Search code examples
jsonscalahashmapapache-spark-datasetjsonlines

How do I read from a json-lines file into a Dataset with an immutable.HashMap?


I have the following classes,

case class myClass (a: String, b: Boolean, c: Double, d: HashMap[String, E])
case class E (f: String, g: Int)

the following code to load into this from a json file into a Dataset[myClass],

mySparkSession.read.schema(Encoders.product[myClass].schema).json("myData.json").as[myClass]
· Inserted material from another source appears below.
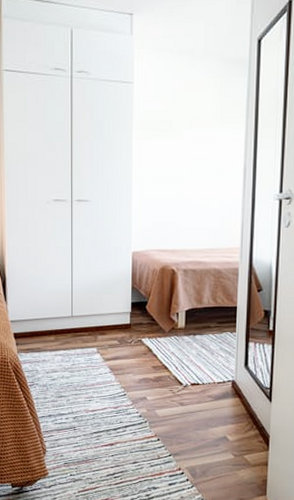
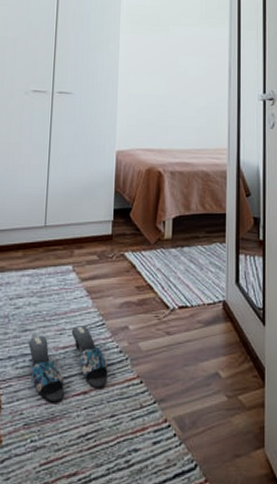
slippers: none [64,395,130,450] -> present [28,326,108,403]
and a .json(-lines) file with lines like this:

{"a": "text","b": "false","c": 123456.78,"d": ["text", [{"f": "text"},{"g": 1}]]}

I get the following error while running the code:

failed to compile: org.codehaus.commons.compiler.CompileException: File 'generated.java', Line 331, Column 75: No applicable constructor/method found for actual parameters "java.lang.String, boolean, double, scala.collection.immutable.Map"; candidates are: "my.package.name.objname$myClass(java.lang.String, boolean, double, scala.collection.immutable.HashMap)"

How do I fix this?


Solution

  • Try with this:

    import scala.collection.immutable.Map
    case class myClass (a: String, b: Boolean, c: Double, d: Map[String, E])
    

    I've found that using df.as[myClass] can be a bit picky about which type of Map you use. Without the import it defaults to scala.collection.Map, and that will fail as well.